TASK PROMPT
The only thing to report is how many lines of the data contain the word "pixels".
── DATA PROVIDED ──
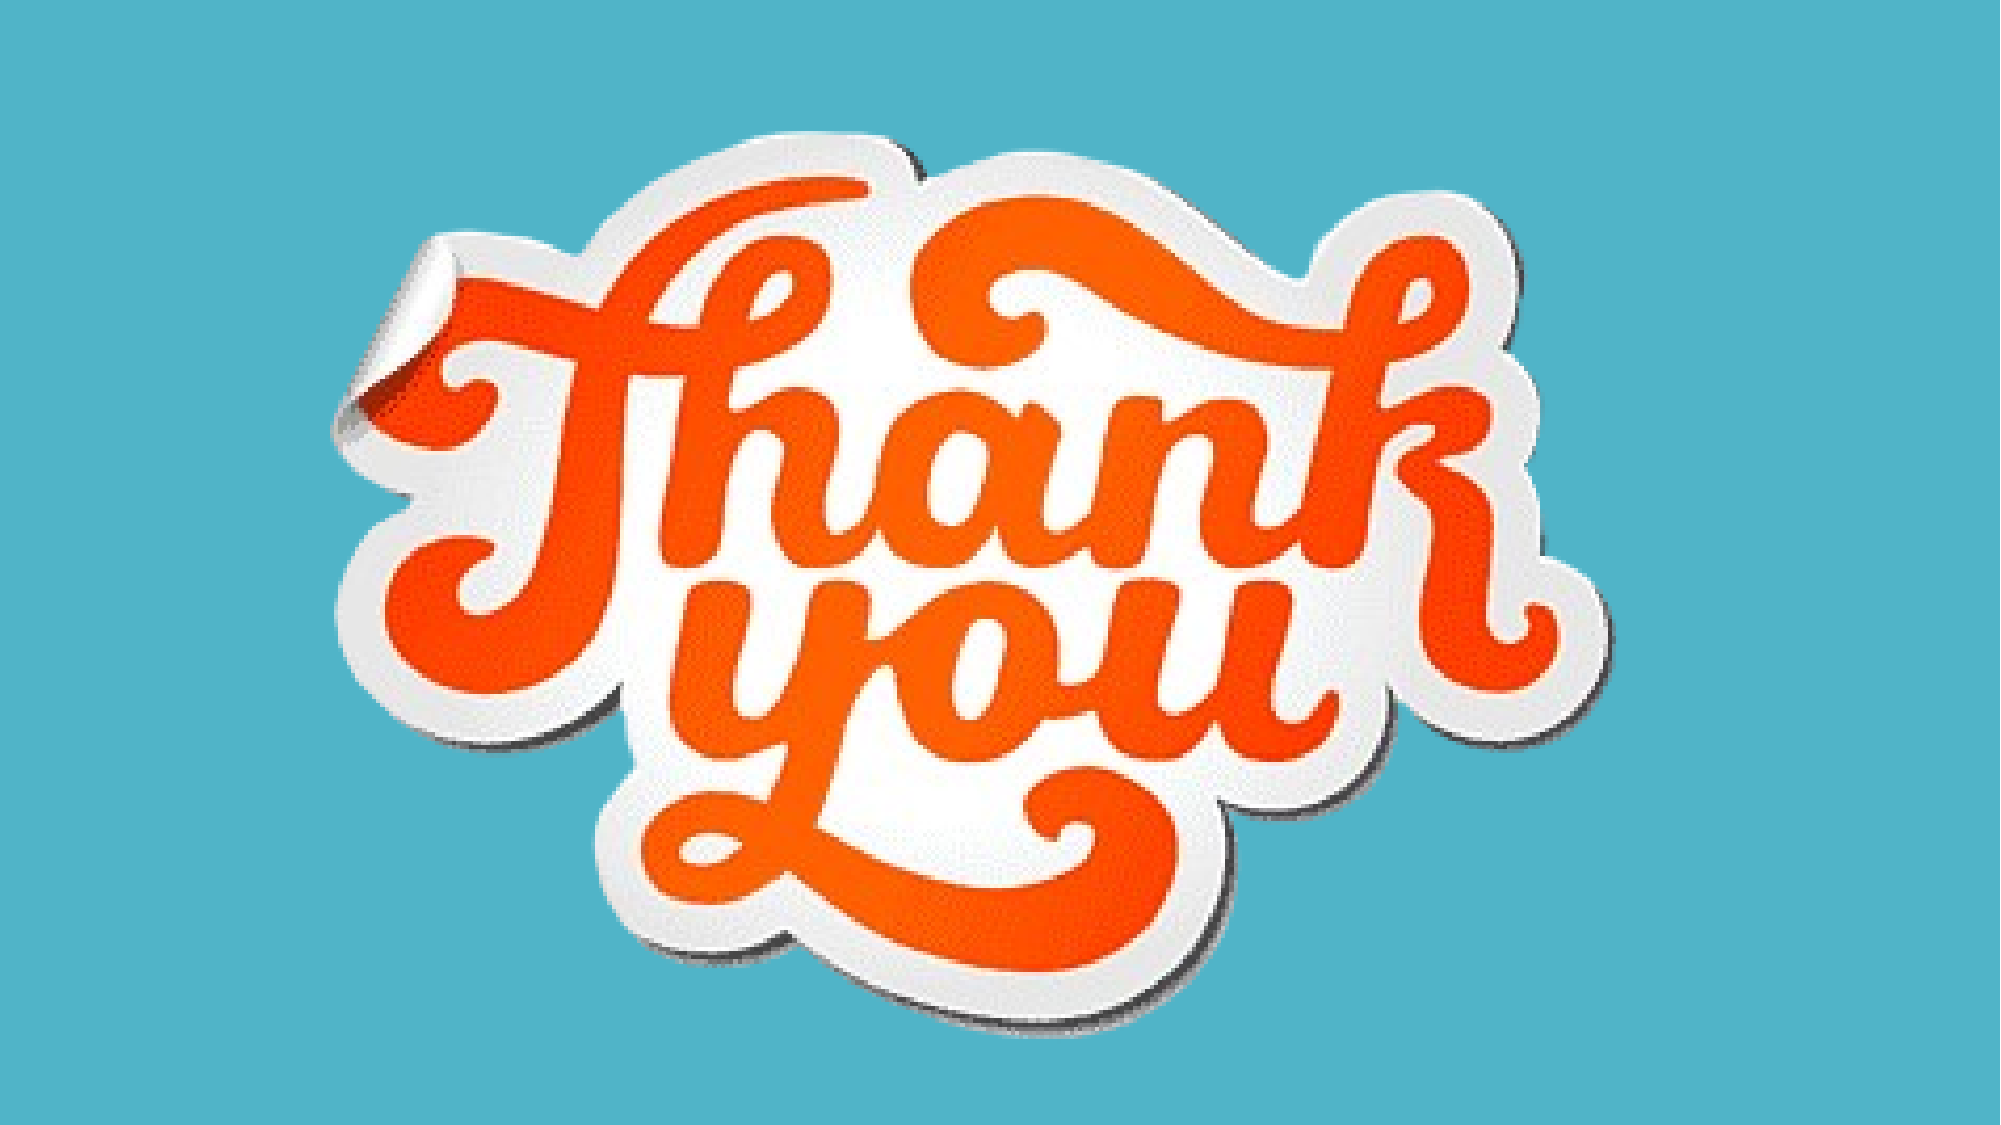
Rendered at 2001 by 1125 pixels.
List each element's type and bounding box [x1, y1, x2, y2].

picture [175, 0, 1688, 1125]
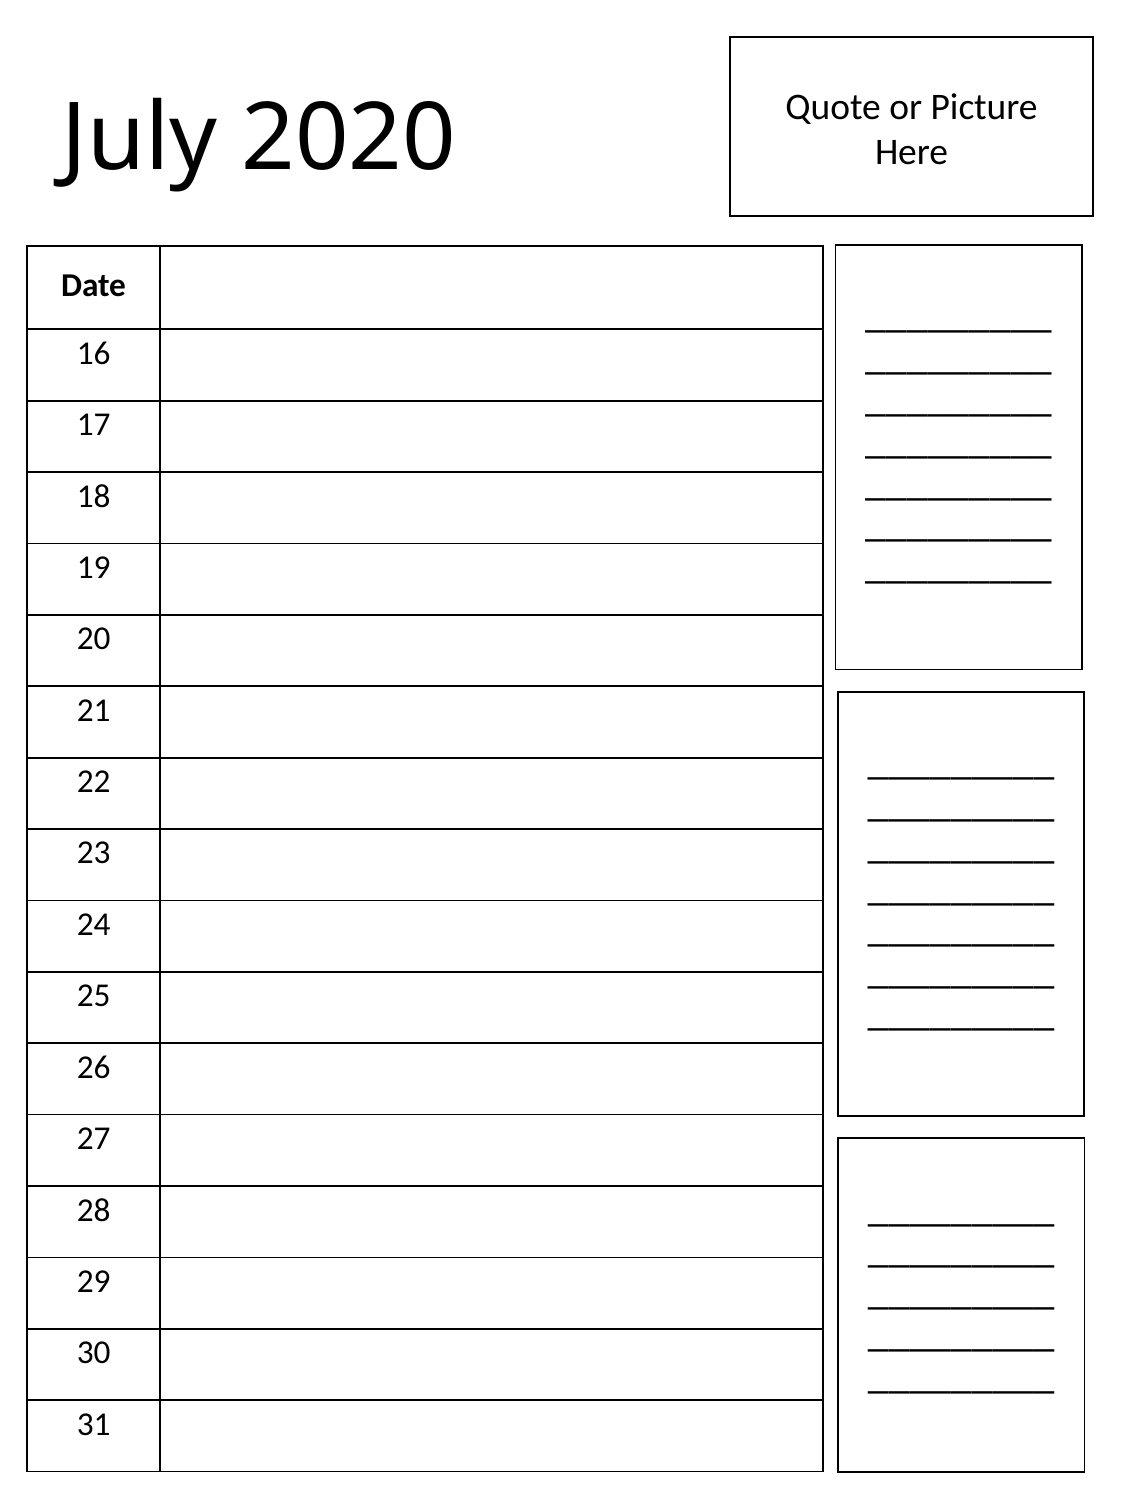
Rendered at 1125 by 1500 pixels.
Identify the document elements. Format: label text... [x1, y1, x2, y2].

table_cell [161, 473, 822, 543]
table_cell 16 [28, 330, 159, 400]
table_cell 27 [28, 1115, 159, 1185]
table_cell 31 [28, 1401, 159, 1471]
table_cell 24 [28, 901, 159, 971]
table_cell 21 [28, 687, 159, 757]
table_cell 28 [28, 1187, 159, 1257]
table_header _______________________________________________________________ [839, 693, 1083, 1115]
table_cell [161, 1330, 822, 1399]
table_cell [161, 1044, 822, 1114]
table_cell [161, 1258, 822, 1328]
table_header _______________________________________________________________ [836, 246, 1081, 669]
table_cell [161, 759, 822, 828]
text_box Quote or Picture Here [729, 36, 1094, 217]
table_cell 23 [28, 830, 159, 900]
table_cell [161, 687, 822, 757]
title July 2020 [46, 56, 729, 197]
table_cell 17 [28, 402, 159, 471]
table_cell [161, 1115, 822, 1185]
table_cell 22 [28, 759, 159, 828]
table_cell [161, 901, 822, 971]
table_cell [161, 616, 822, 685]
table_cell [161, 402, 822, 471]
table_cell [161, 1187, 822, 1257]
table_cell [161, 1401, 822, 1471]
table_cell 19 [28, 544, 159, 614]
table_cell 26 [28, 1044, 159, 1114]
table_header [161, 247, 822, 328]
table_cell 29 [28, 1258, 159, 1328]
table_cell [161, 830, 822, 900]
table_cell [161, 544, 822, 614]
table_cell [161, 330, 822, 400]
table_cell [161, 973, 822, 1042]
table_header _____________________________________________ [839, 1139, 1084, 1471]
table_header Date [28, 247, 159, 328]
table_cell 25 [28, 973, 159, 1042]
table_cell 20 [28, 616, 159, 685]
table_cell 30 [28, 1330, 159, 1399]
table_cell 18 [28, 473, 159, 543]
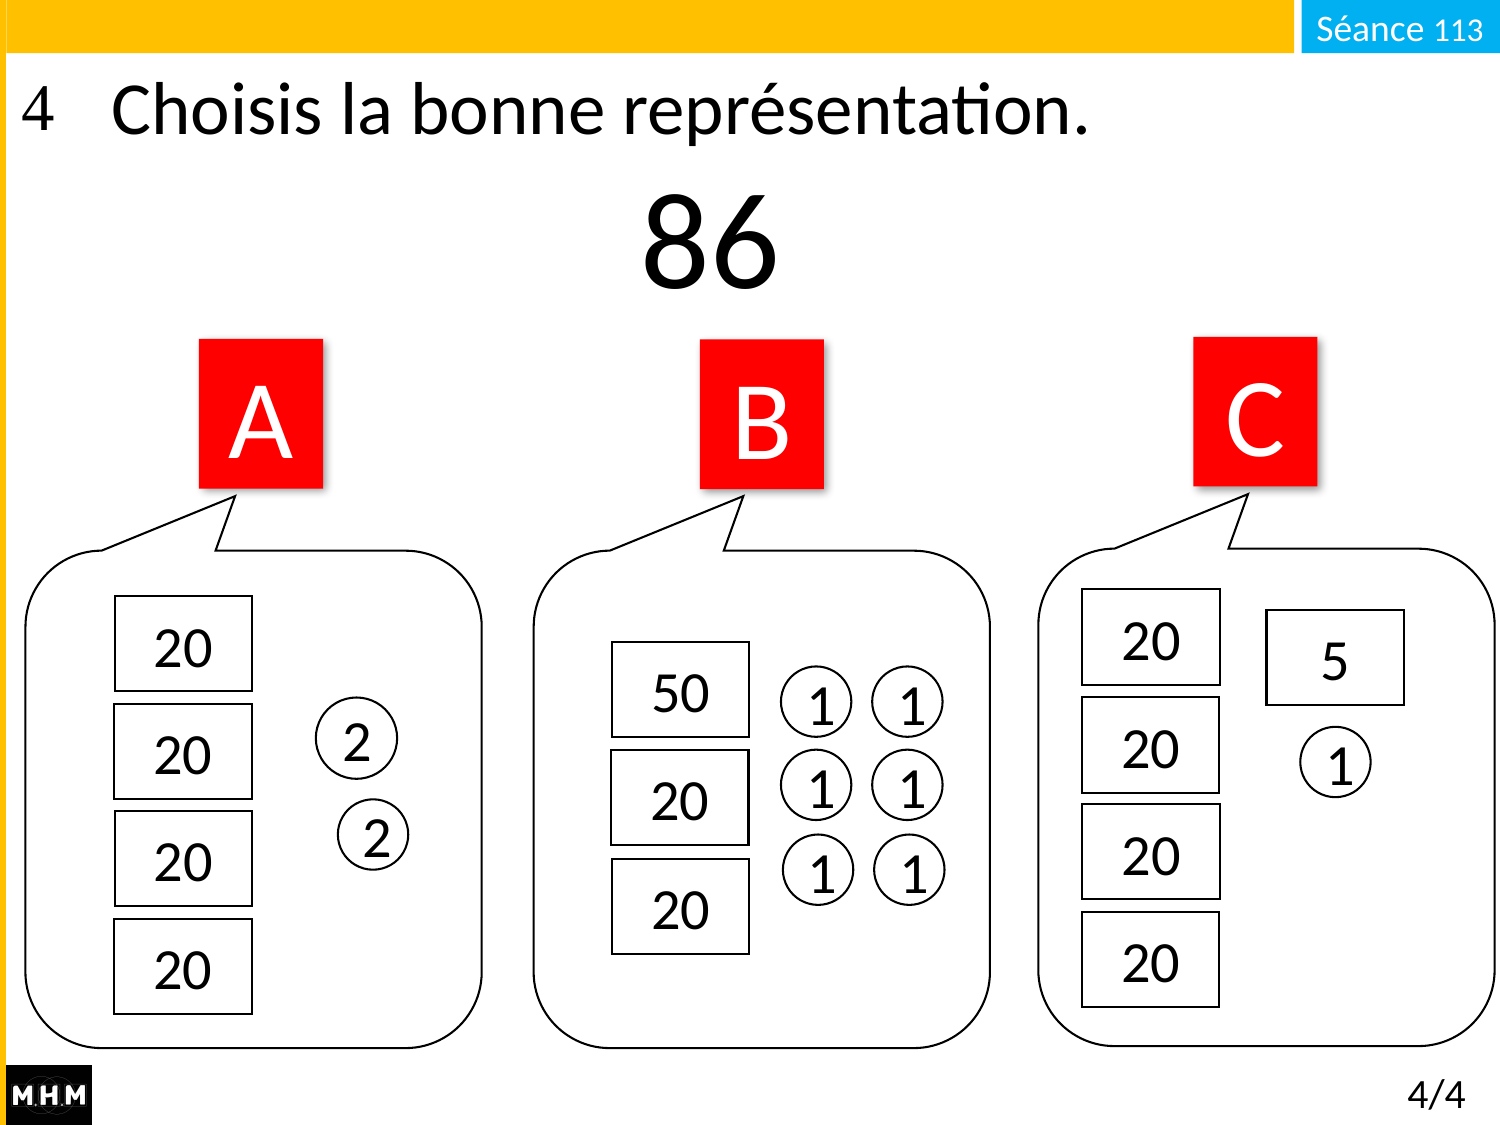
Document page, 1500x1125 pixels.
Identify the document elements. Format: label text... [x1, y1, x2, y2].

text_box 20 [611, 858, 750, 955]
text_box 1 [779, 665, 853, 738]
text_box 20 [1081, 588, 1221, 686]
text_box 1 [873, 833, 946, 906]
text_box C [1193, 336, 1318, 487]
text_box 5 [1265, 609, 1405, 706]
text_box A [198, 338, 324, 489]
text_box 20 [610, 749, 750, 846]
list 4/4 [1373, 1064, 1500, 1125]
text_box [1037, 492, 1496, 1048]
text_box 1 [781, 833, 855, 906]
text_box 1 [779, 748, 853, 822]
title Choisis la bonne représentation. [96, 60, 1391, 160]
text_box 20 [113, 703, 253, 800]
text_box [24, 499, 483, 1050]
picture [6, 1065, 92, 1125]
text_box 20 [1081, 696, 1220, 794]
text_box 50 [611, 641, 750, 738]
text_box 20 [1081, 911, 1220, 1008]
text_box 1 [1299, 725, 1372, 799]
text_box B [699, 339, 824, 490]
text_box 20 [113, 918, 253, 1015]
text_box 20 [114, 810, 253, 907]
text_box 2 [336, 798, 410, 871]
text_box 86 [499, 143, 922, 324]
text_box 1 [871, 665, 944, 738]
text_box 20 [1081, 803, 1221, 900]
text_box 20 [114, 595, 253, 692]
text_box 1 [871, 748, 944, 822]
text_box [532, 494, 991, 1050]
text_box 2 [314, 696, 399, 780]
───
RESULT
3